Hi everyone,
This is my first post up at polycount. Very quickly, I'm a 3rd year student working on my undergrad in Games and Environment art. I put together this website over the holidays to show some of what I've been working on.
www.joshrife3d.com
You'll notice that this stuff is diffuse/vert lighting only.
Any crits would be much appreciated! Thank you!
- Amad
Replies
I love the little carmine piece. Carmine FTW!!!
minor crits - you go to town making it more atmospheric and realistic by emphasizing the statue/fountain piece by doing a little more splashes further down the steps and floor - darken the rest p and make that roof hole the primary light source, cause at the moment you've got torches, floor lights and a roof strip - meh just my two cents..
oh and a webpage nitpick - everything doesn't center in the page - it hangs left, youve got some frames and table stuff going - wynot put it all-in a container div which hangs in the centre?
i would center it
change the order things are in, and maybe give it there own pages.
maybe change the mouse overs
for your own banner, i would play with the text more, everything is just lined up underneath eachother wich looks kinda simple.
grey text on a dark grey background is not working very well
get the gears logo out of the screenshot
give your models more credit by better presentation renders. it are mostly cutouts with no detail, or alot is stuffed into one picture. take a look at how other people do those things.
the chickn cannon is cool, only busy screenshots with the info somewhere hidden inbetween.
maybe give the img's borders with room for info, or a bar underneath em.
hars crits for good resolds
good luck!
www.JoshRife3D.com
- Amad
Also (and this might be nit pick, but it bugs me to no end), when you size your images, keep the width the same on all of them. This aviods me from moving my mouse left, then right, then left, then further left and so forth. Keeping the width the same, I dont have to keep moving my mouse and I can scrub through them with ease.
i think your chinatown slum is your best piece. still, the upstairs i felt could use some polishing and additional detailing.
overall, looking at your work here, i think you've shown good competencies in texturing and modeling, with a more involved interest in texturing, uncertain of your full technical understandings of the processes, but you share some nice texture flats and nothing too terrible in your wire shots. regarding, specifically,the decoy gun, the polycounts seem a little heavy for the end result, meaning, the texture resolution and treatments do not warrant the amount of polys used. but again, it's just a portfolio peice, there are no real specs, so i always consider portfolio pieces that are made just for show on loose ground in terms of how many polys should be used.
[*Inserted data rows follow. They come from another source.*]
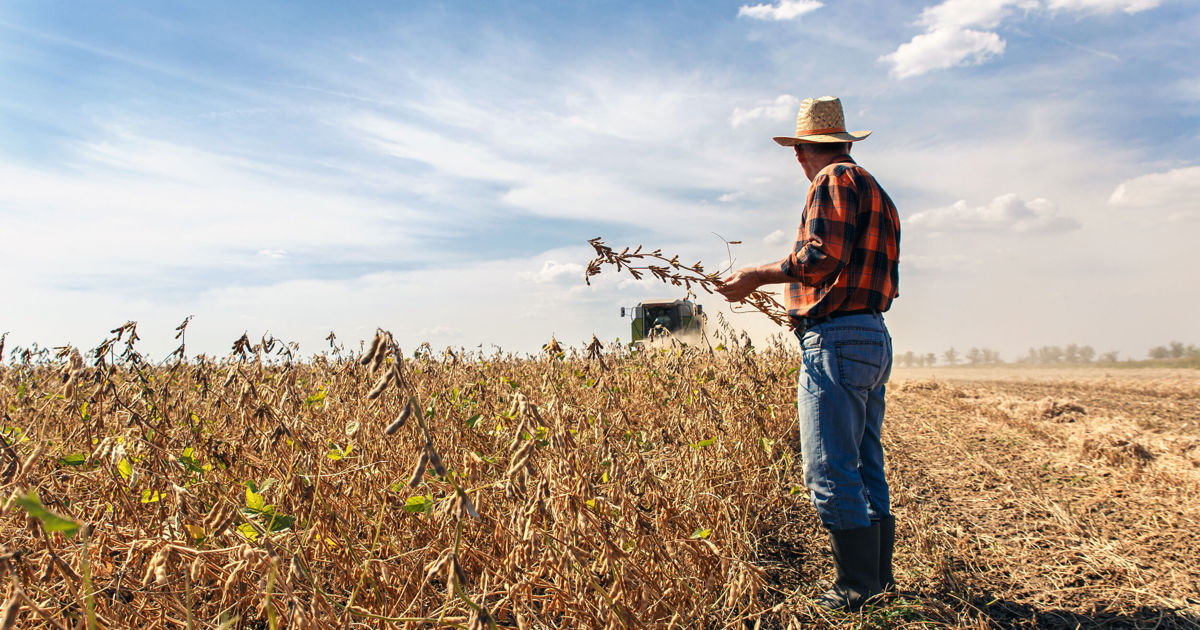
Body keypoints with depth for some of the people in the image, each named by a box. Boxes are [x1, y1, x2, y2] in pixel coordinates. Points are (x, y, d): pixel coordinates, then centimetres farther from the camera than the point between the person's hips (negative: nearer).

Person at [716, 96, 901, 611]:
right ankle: (880, 577, 24)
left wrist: (758, 275, -11)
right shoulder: (876, 192, 24)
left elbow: (824, 257, -20)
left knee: (831, 472, -6)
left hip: (836, 338, -10)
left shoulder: (835, 179, -5)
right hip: (874, 337, 10)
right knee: (866, 467, 15)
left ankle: (858, 589, 1)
the work you have definitely matches what you're selling yourself as, which is an environment/texture artist, that's a good thing for a portfolio and also, i feel it's good to have a known focus so you have control over what direction you'll be growing in.
your texture work tends to looks the same, it's very desaturated, you don't seem very brave with your color, and yeah, i do kinda see that as a bad thing but that's just me personally. i don't see a very good variety in defining different materials and the majority of your work is poorly lit, you should definitely look into that as an environment artist.
so i mention those few things with the intention that you'd challenge yourself to grow in that direction and wouldn't take it as "my work sucks" because it doesn't, it's good, i just wanted to highlight some areas i thought you may want to work on.
KILLINGPEOPLE: I see what you mean about lighting. A lot of the lighting end of things has been self-taught. As these are all viewport shots, would you have any suggestions for what to focus on specifically? As a rule, I try to use warm key lights and cool fill lights, but maybe that's too uniform and boring?
In school, we're taught that showcasing work in viewport is most desirable, but I notice that a LOT of the great enviro-art out there is rendered in some form, or at least brought into an engine. As someone well versed in the field, do you think I would be better served by bringing my stuff into engine or rendering it?
Thanks for the crits guys, I'll get on this stuff.